Christians, we have a new identity. We are not only children of God, adopted into his family, alive in Christ, temples of the Holy Spirit, we are also citizens of the Kingdom of God, and that means we are strangers and aliens in this earthly realm.
My citizenship in God’s Kingdom, of course, does not eliminate my American citizenship. Christians are dual citizens. But our citizenship in God Kingdom is far superior to our earthly citizenship. In fact, what Peter is teaching is that our citizenship in God’s Kingdom is much more real and important, and that our earthly citizenship pales in comparison to the point where we see ourselves as strangers and aliens on earth.
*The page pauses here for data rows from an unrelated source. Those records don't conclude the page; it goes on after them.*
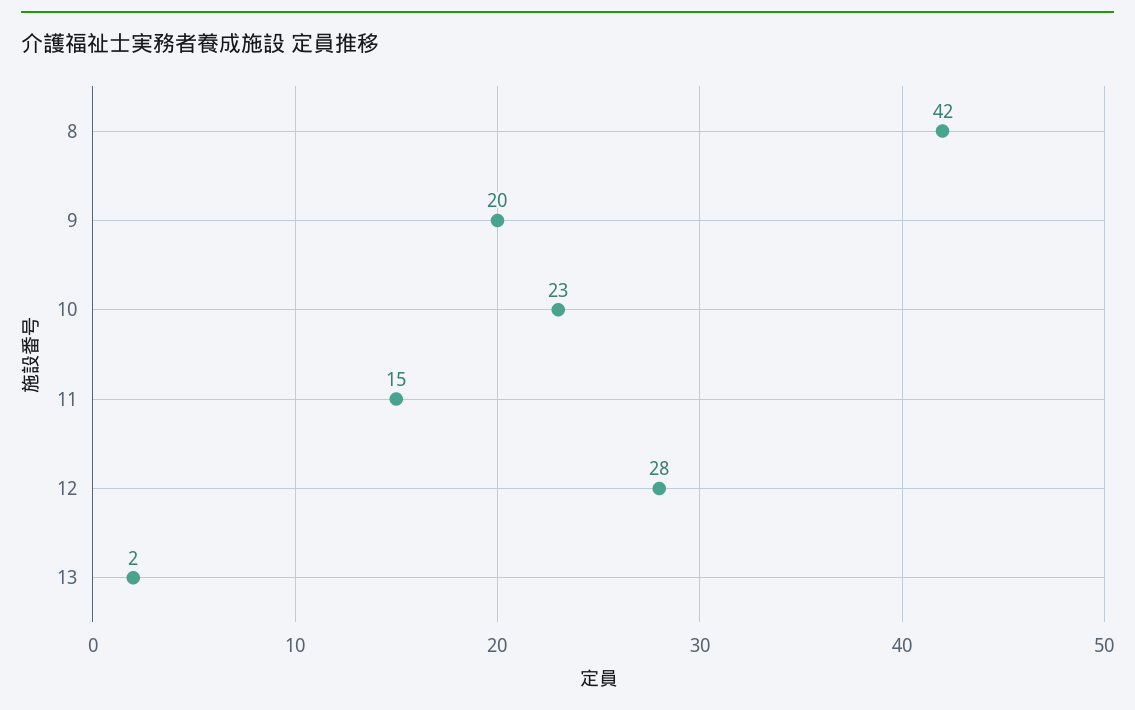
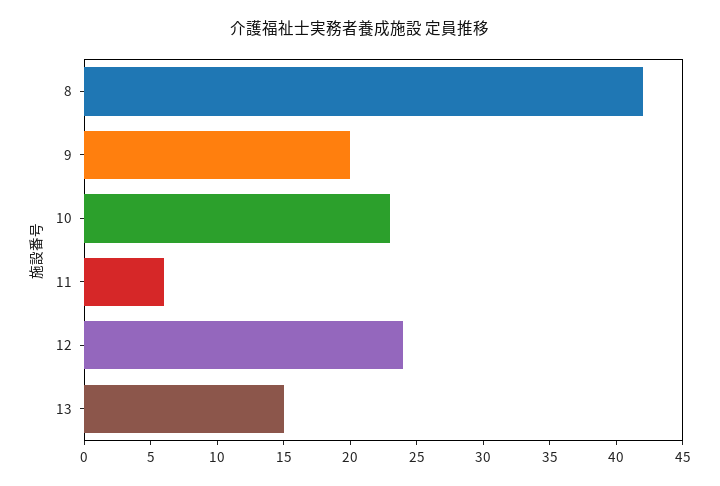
  {
    "8": 42,
    "9": 20,
    "10": 23,
-   "11": 15,
+   "11": 6,
-   "12": 28,
+   "12": 24,
-   "13": 2
+   "13": 15
  }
Our earthly nation is not our true home. Our citizenship to an earthly country is far inferior to our citizenship in God’s Kingdom. This has great ramifications for how we view the world and make decisions. We should filter everything through our citizenship in the Kingdom of God.
The writer of Hebrews suggested something similar in Hebrews 11:13, talking about some of the so-called heroes of faith. The writer says that those people, “admitted that they were aliens and strangers on earth,” and that “they were longing for a better country–a heavenly one.” Just a few chapters leater in Hebrews 13:14 he says, “For we do not have an enduring city, but we are looking for the city that is to come.”
We know that one day in the future in heaven, as we read in Revelation 7:9, that all Christians from every tribe, tongue and nation will be together. There will no longer be earthly nations, but all will be together in God’s Kingdom.
What that means is that our earthly citizenship is temporary. You might have seen the Tom Hanks movie The Terminal. The official summary of the premise of the movie says, “When Viktor Navorski (Tom Hanks), an Eastern European tourist, arrives at JFK in New York, war breaks out in his country. Because of the war, the US Department of Homeland Security won’t let him enter or exit the United States. He’s trapped at JFK indefinitely.” Because of the war in his country, it wasn’t certain what his country was anymore. In effect he was a citizen of no earthly country. That could happen to anyone, right? I’m writing as an American citizen. Before 1776 the United States of America did not exist. There could be a time in the future when it will no longer exist. Furthermore, when we die, our earthly citizenship ceases to have any importance. But our citizenship in heaven is permanent, eternal.
Let us not make a mistake, though, of thinking that our citizenship in God’s Kingdom is only in the future. We are citizens of the Kingdom of God now.